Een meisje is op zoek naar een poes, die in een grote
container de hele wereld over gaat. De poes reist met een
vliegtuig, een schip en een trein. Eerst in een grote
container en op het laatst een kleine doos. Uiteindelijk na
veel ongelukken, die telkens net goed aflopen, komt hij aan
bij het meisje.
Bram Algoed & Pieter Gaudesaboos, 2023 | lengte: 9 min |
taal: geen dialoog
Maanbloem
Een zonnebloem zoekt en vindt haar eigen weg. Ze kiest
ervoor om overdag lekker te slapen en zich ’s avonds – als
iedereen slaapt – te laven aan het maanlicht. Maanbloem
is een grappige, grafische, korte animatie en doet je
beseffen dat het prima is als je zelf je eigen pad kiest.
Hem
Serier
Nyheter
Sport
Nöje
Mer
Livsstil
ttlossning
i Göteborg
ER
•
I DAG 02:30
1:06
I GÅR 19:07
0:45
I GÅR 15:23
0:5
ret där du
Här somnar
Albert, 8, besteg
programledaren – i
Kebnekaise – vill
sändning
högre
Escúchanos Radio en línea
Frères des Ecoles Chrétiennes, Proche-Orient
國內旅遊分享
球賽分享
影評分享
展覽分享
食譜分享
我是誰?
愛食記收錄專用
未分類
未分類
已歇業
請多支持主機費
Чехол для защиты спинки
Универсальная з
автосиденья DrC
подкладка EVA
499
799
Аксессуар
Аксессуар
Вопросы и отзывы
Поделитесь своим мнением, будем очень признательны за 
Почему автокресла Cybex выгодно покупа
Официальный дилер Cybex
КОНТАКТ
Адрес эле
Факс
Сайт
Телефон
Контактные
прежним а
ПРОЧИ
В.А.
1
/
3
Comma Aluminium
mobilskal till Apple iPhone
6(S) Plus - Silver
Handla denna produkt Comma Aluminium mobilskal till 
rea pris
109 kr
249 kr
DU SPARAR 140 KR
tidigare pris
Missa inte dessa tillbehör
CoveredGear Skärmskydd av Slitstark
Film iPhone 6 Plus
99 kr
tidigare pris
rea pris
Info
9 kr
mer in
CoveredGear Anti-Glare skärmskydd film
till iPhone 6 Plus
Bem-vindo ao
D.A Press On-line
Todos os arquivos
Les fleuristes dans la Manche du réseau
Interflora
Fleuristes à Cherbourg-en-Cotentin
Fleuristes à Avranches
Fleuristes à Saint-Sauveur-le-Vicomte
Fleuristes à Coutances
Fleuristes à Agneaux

──────

Work order – Output every line of the records above, unchanged and in the same order.

Answer below –
Een meisje is op zoek naar een poes, die in een grote
container de hele wereld over gaat. De poes reist met een
vliegtuig, een schip en een trein. Eerst in een grote
container en op het laatst een kleine doos. Uiteindelijk na
veel ongelukken, die telkens net goed aflopen, komt hij aan
bij het meisje.
Bram Algoed & Pieter Gaudesaboos, 2023 | lengte: 9 min |
taal: geen dialoog
Maanbloem
Een zonnebloem zoekt en vindt haar eigen weg. Ze kiest
ervoor om overdag lekker te slapen en zich ’s avonds – als
iedereen slaapt – te laven aan het maanlicht. Maanbloem
is een grappige, grafische, korte animatie en doet je
beseffen dat het prima is als je zelf je eigen pad kiest.
Hem
Serier
Nyheter
Sport
Nöje
Mer
Livsstil
ttlossning
i Göteborg
ER
•
I DAG 02:30
1:06
I GÅR 19:07
0:45
I GÅR 15:23
0:5
ret där du
Här somnar
Albert, 8, besteg
programledaren – i
Kebnekaise – vill
sändning
högre
Escúchanos Radio en línea
Frères des Ecoles Chrétiennes, Proche-Orient
國內旅遊分享
球賽分享
影評分享
展覽分享
食譜分享
我是誰?
愛食記收錄專用
未分類
未分類
已歇業
請多支持主機費
Чехол для защиты спинки
Универсальная з
автосиденья DrC
подкладка EVA
499
799
Аксессуар
Аксессуар
Вопросы и отзывы
Поделитесь своим мнением, будем очень признательны за 
Почему автокресла Cybex выгодно покупа
Официальный дилер Cybex
КОНТАКТ
Адрес эле
Факс
Сайт
Телефон
Контактные
прежним а
ПРОЧИ
В.А.
1
/
3
Comma Aluminium
mobilskal till Apple iPhone
6(S) Plus - Silver
Handla denna produkt Comma Aluminium mobilskal till 
rea pris
109 kr
249 kr
DU SPARAR 140 KR
tidigare pris
Missa inte dessa tillbehör
CoveredGear Skärmskydd av Slitstark
Film iPhone 6 Plus
99 kr
tidigare pris
rea pris
Info
9 kr
mer in
CoveredGear Anti-Glare skärmskydd film
till iPhone 6 Plus
Bem-vindo ao
D.A Press On-line
Todos os arquivos
Les fleuristes dans la Manche du réseau
Interflora
Fleuristes à Cherbourg-en-Cotentin
Fleuristes à Avranches
Fleuristes à Saint-Sauveur-le-Vicomte
Fleuristes à Coutances
Fleuristes à Agneaux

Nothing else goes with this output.